ワード・エイト
「心配かけてごめん」
水野さんから聞いた、と結城は申し訳なさそうに言った。それに黒城は人のよさげな笑顔を向ける。
「いいのいいの。それよりさ、水野さんとは打ち解けたみたいだね」
「うん……慧くんみたいで」
忘れられるわけがない、そんな雰囲気で悲しそうに笑う。その表情を見た黒城は、そっと頭を撫でた。
「慧くんのこと、忘れられるわけないよね」
「うん、最後の愛する人だったから」
つう、と頬を涙が伝う。
「他の人と恋しようとは思わないんだね、未来は」
こくん、と結城は頷く。部屋に飾られた写真に目をやる。
楽しそうに元気に笑う結城と青年。結城はそれを見て過去に浸ることが多かった。
「でも、あの合コンに無理矢理連れ出してくれて良かった」
あの日連れ出すのすら難しかった結城を連れ出すことが出来たのは、黒城の嘘のためだった。合コンなんて口が裂けても言えない、言ったが最後締め出されて会えなくなる。
「ごめんね、友達あいつらだけって言ったのに」
「そのことは十分怒ったつもりだから、もういいよ」
ふふっ、と笑う。水野さんに出会う前はこんなに笑わなかったような、と黒城は内心呟いた。もしかしたら、本当に変えてくれるかもしれないと期待が芽生える。
「水野さん、少なからず好意は抱いてるよね、未来に」
「そうなんだ?」
恋愛に疎い結城は首を傾げる。これでよく彼氏が居たよなあ、と黒城は笑った。
「そうだよ。……彼は未来の力になってくれるよ、きっと」
黒城は用事があるから、と普段よりあっさりと結城の家を出た。その後夕方から水野と約束があったからだ。
隠れ家的なバーを訪れると、先に着いていた水野が手をあげる。
「黒城さん、こっち」
「どうも」
ジーンズにジャケットというシンプルな格好をした水野の隣に座る。
ここは良く仕事仲間と来る店だ、と水野は彼女に告げた。仕事内容を話しても問題ないから便利なのだとも。
「ワード・エイトを。黒城さんは?」
「私はアプリコット・クーラーで」
紳士的な雰囲気のマスターは微笑んで返事をすると、カクテルを作る準備を始めた。
水野が口を開く。
「そういえば、結城さんのところに行ってきたんですよね?」
「はい」
黒城は言葉を発しようとして一度迷い、でも口にすることに決めた。
「未来は、彼のことを忘れられないし、忘れたくないみたいです。彼――慧っていうんですが――慧くんのこと、『最後の愛する人』だって」
「それだけ大切な人だったんですね。それなら当たり前だ」
ことん、と黒城の前にグラスが置かれる。アプリコットの甘い、でも爽やかな匂いが漂う。

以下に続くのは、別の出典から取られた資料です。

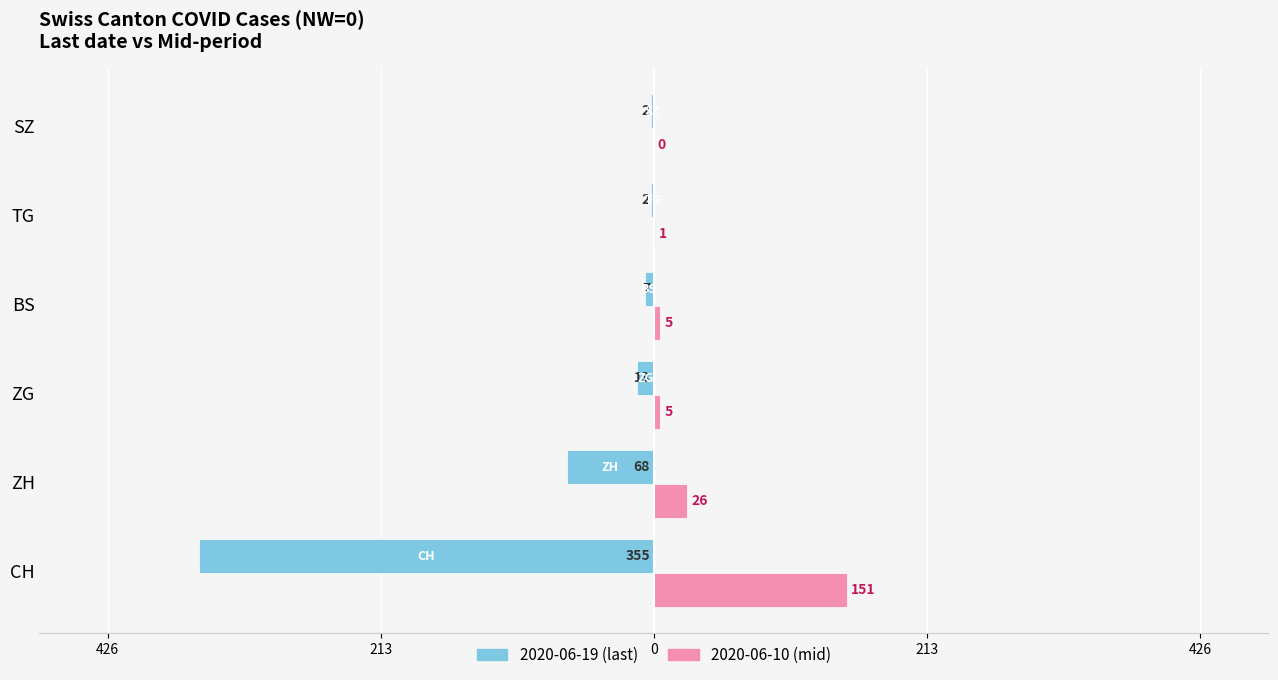

How many groups of bars are there?

6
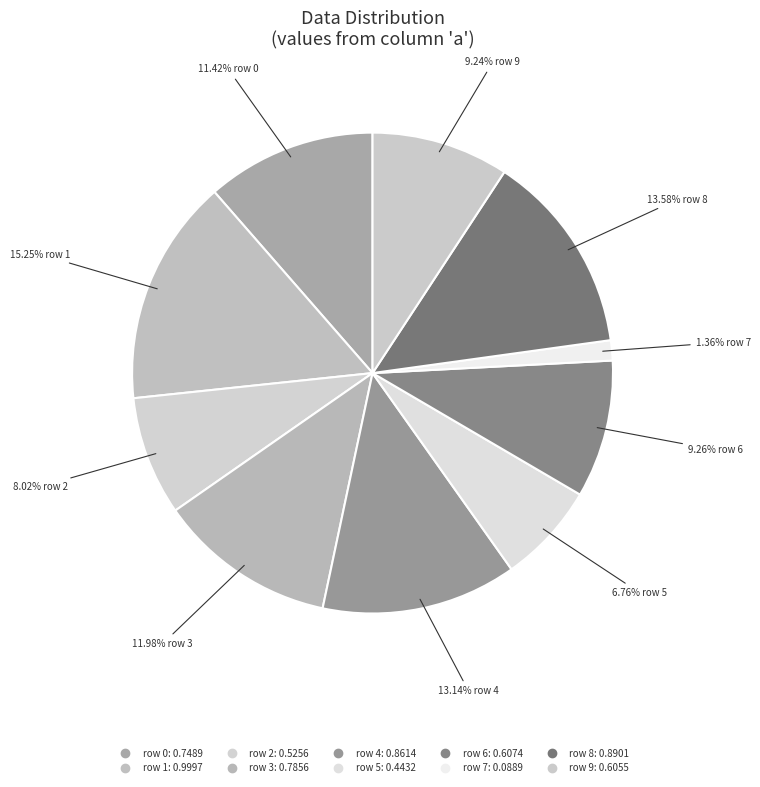

Rank the categories by value from highest to lowest.

1, 8, 4, 3, 0, 6, 9, 2, 5, 7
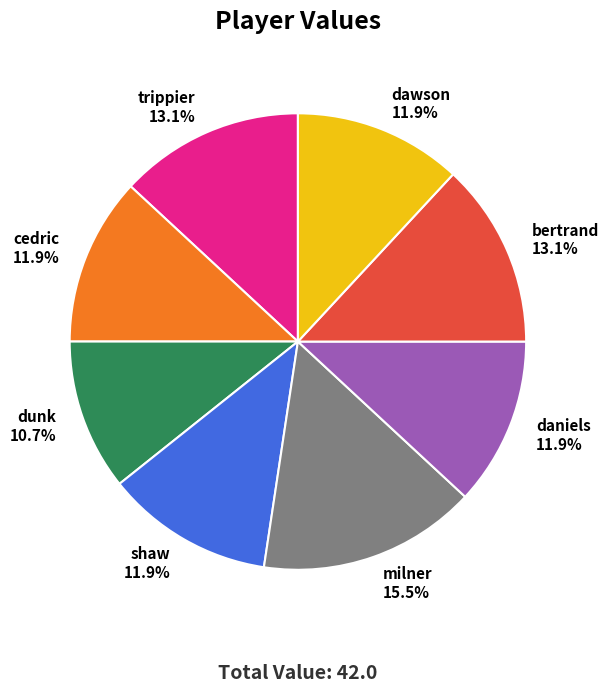

The shaw slice represents 12% of the pie. True or false?

True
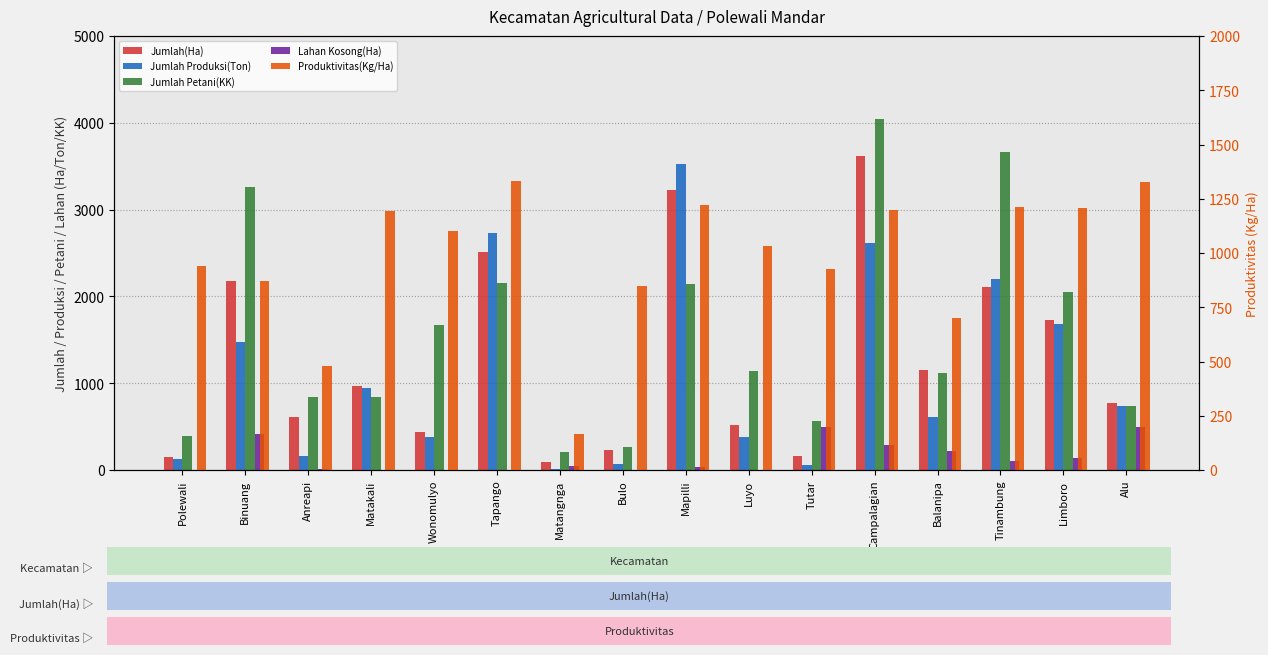

Reading left to right, transcribe all the data shown in this chart.

Jumlah(Ha): Polewali=152.0	Binuang=2173.0	Anreapi=612.0	Matakali=968.0	Wonomulyo=442.0	Tapango=2513.0	Matangnga=93.0	Bulo=230.0	Mapilli=3231.0	Luyo=523.0	Tutar=162.0	Campalagian=3623.0	Balanipa=1150.0	Tinambung=2112.0	Limboro=1725.0	Alu=770.0
Jumlah Produksi(Ton): Polewali=128.0	Binuang=1470.0	Anreapi=163.0	Matakali=940.0	Wonomulyo=376.0	Tapango=2735.0	Matangnga=6.0	Bulo=66.0	Mapilli=3528.0	Luyo=375.0	Tutar=53.0	Campalagian=2614.0	Balanipa=615.0	Tinambung=2202.0	Limboro=1686.0	Alu=736.0
Jumlah Petani(KK): Polewali=394.0	Binuang=3262.0	Anreapi=845.0	Matakali=843.0	Wonomulyo=1669.0	Tapango=2150.0	Matangnga=205.0	Bulo=261.0	Mapilli=2140.0	Luyo=1145.0	Tutar=563.0	Campalagian=4046.0	Balanipa=1121.0	Tinambung=3667.0	Limboro=2052.0	Alu=734.0
Lahan Kosong(Ha): Polewali=0.0	Binuang=416.0	Anreapi=10.0	Matakali=0.0	Wonomulyo=0.0	Tapango=0.0	Matangnga=41.0	Bulo=0.0	Mapilli=29.0	Luyo=0.0	Tutar=498.0	Campalagian=292.0	Balanipa=221.0	Tinambung=106.0	Limboro=135.9	Alu=495.0
Produktivitas(Kg/Ha): Polewali=940.1	Binuang=869.7	Anreapi=479.8	Matakali=1194.4	Wonomulyo=1100.6	Tapango=1330.8	Matangnga=163.9	Bulo=847.2	Mapilli=1219.0	Luyo=1033.7	Tutar=925.8	Campalagian=1198.0	Balanipa=700.0	Tinambung=1209.9	Limboro=1205.6	Alu=1326.7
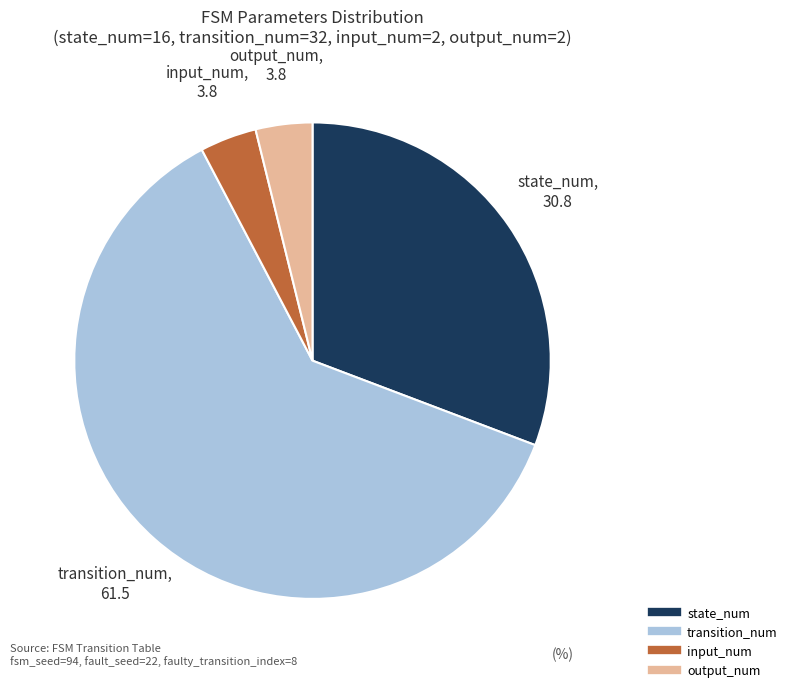

Does transition_num account for over 50% of the chart?

Yes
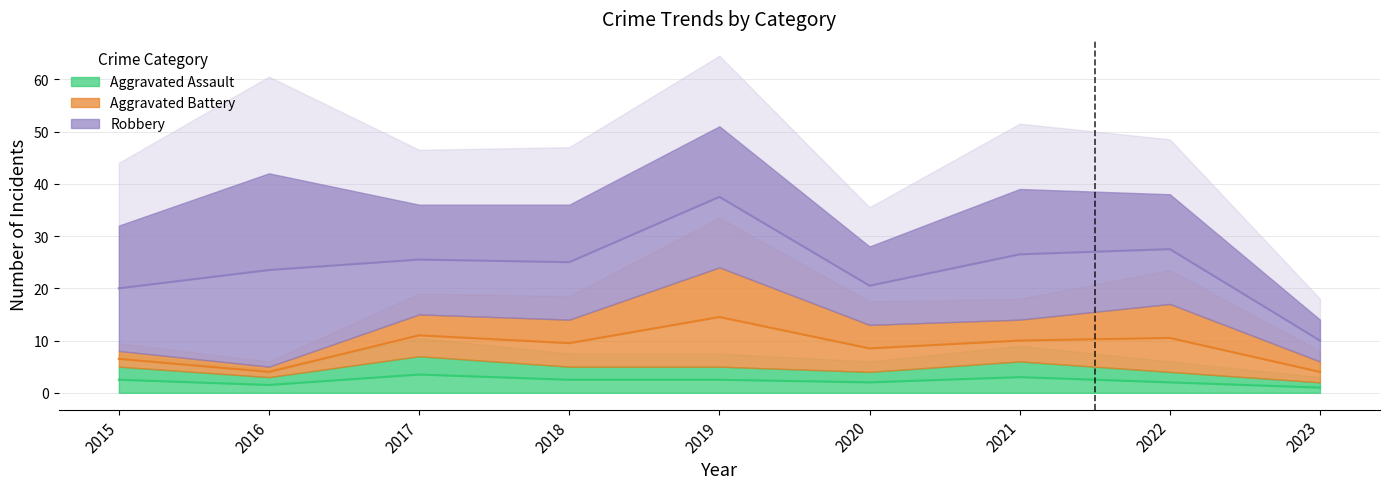

List the series in order of their overall mean, lowest first.

Aggravated Assault, Aggravated Battery, Robbery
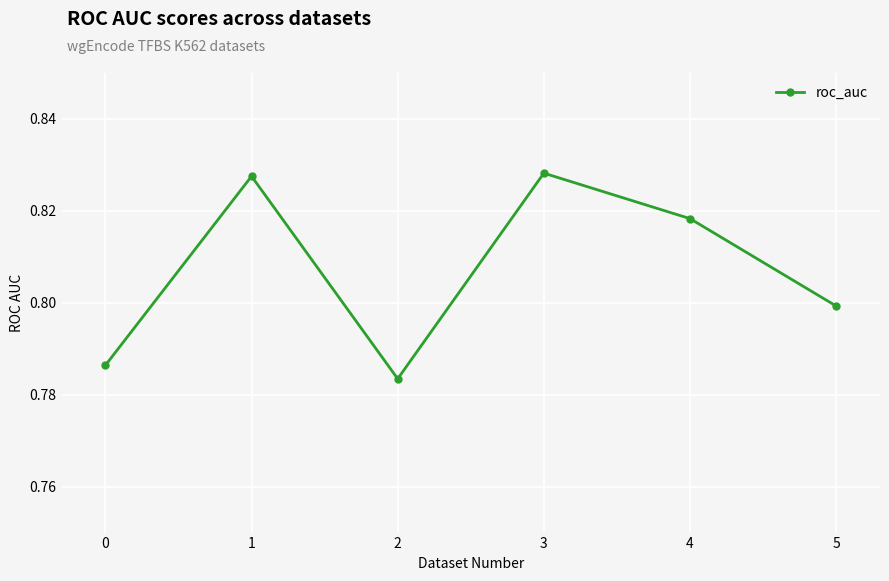

Which has a higher value, 5 or 4?

4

「でも、水野さんのことは信用してますよ。……慧くんに、似てるって笑ってた」
「俺もこないだ言われました。優しさが似てるって」
今度は水野の前にグラスが置かれる。柑橘系の爽やかな香りだ。一口、軽く口に含む。
「美味しい」
「ありがとうございます」
マスターはまた優しく笑った。彼の笑みと、水野の笑みは何処か似ていた。
「私が居れば大分出るようになったけど、自主的には無理そうです」
「俺の感覚的には、結構手ごわそうな感じがしたよ。頑なに、誰かと深入りするのを避けてる気がする」
そうそれ、と黒城が頷く。
「でも分かるよ、彼女の気持ち。大切な人を亡くしたら、誰も大切な人を作れなくなる」
……怖いんだ。
綺麗に照明を反射させるカクテルを見つめ、水野はポツリと零した。
そんな彼を黒城はただ見るだけしか出来なかった。
「もう少しだけ、立場昇格出来ればな……」
「駄目だと思ったら言ってください。お手間を取らせたくないですから」
その黒城の言葉に、目を少し見開いて苦笑した。
「むしろ、君は彼女を気にしていて下さい。万が一少しでも俺に深入りしそうになったら、離して。傷付けたいわけじゃないから」
その後、二人はポツポツと言葉を交わしながらも基本無言でカクテルを飲み進めたのだった。